Upon our accomplished arrival, most of the boys quickly resorted to turning sticks and branches into swords and attacking each other. Early on in my OE mentorship training program I remember learning that such needs for entry-level play were necessary to be given their time and space. Therefore, unconcerned to deter the young from their archetypal neophyte understanding of a warrior I engaged my own warrior of beauty antics and began moving around tires, setting up the peripheral learning they would not doubt engage once it had enough magnetic pull.
Once I had a basic model of what we would be building, I started hurling 20 pound tires at 40 pound 4 year olds; gots to keep them growing up quick and smart like the Mouse Deer they keep hearing about in their kick-off story time. With some nudging, tires were added as steps to support our broken old ladder, that once in place, would need no prodding or instructions. Like monkeys, born for vine-adventures, what was just a broken old ladder was now the iconic beginning of our Monster Tree playground, and 7 of our dare-devils would waste not time putting the old-overlooked-and-tossed-away-bamboo to the the test.

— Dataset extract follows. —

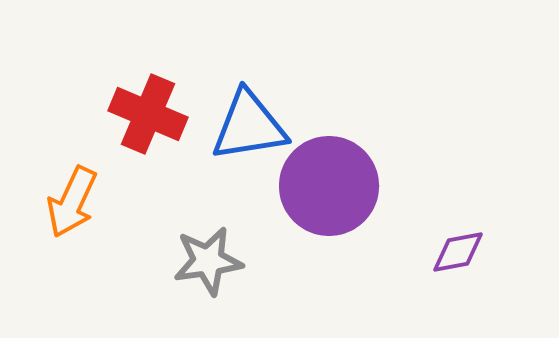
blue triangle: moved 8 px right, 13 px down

Originateve's Holistic Design programming has always advocated the multi-layering benefits of multi-age learning environments. Consider this. Just before our kids were about ready to return to their swords play our 2 older kids, Owen and Alan (ages 6) arrived from doing some primary school preparation work. They immediately showed their enthusiasm for what the younger ones had done without them, I call this original-praise. They then launched into raising the bar of what play would look like and how the Monster Tree would be conquered, for the first time. The little ones gathered around in their returned admiration and quickly lined up to take their jab at the risky climb.
With the kids being kids in my background and foreground, I took mental notes on their differing daring natures, social skills, motor-skill developments, propioception, creativity and love for life, couldn't have asked for a more diagnostic afternoon - portfolio worthy but hard to squeeze into an 8 x 11.5 plastic folder wrap.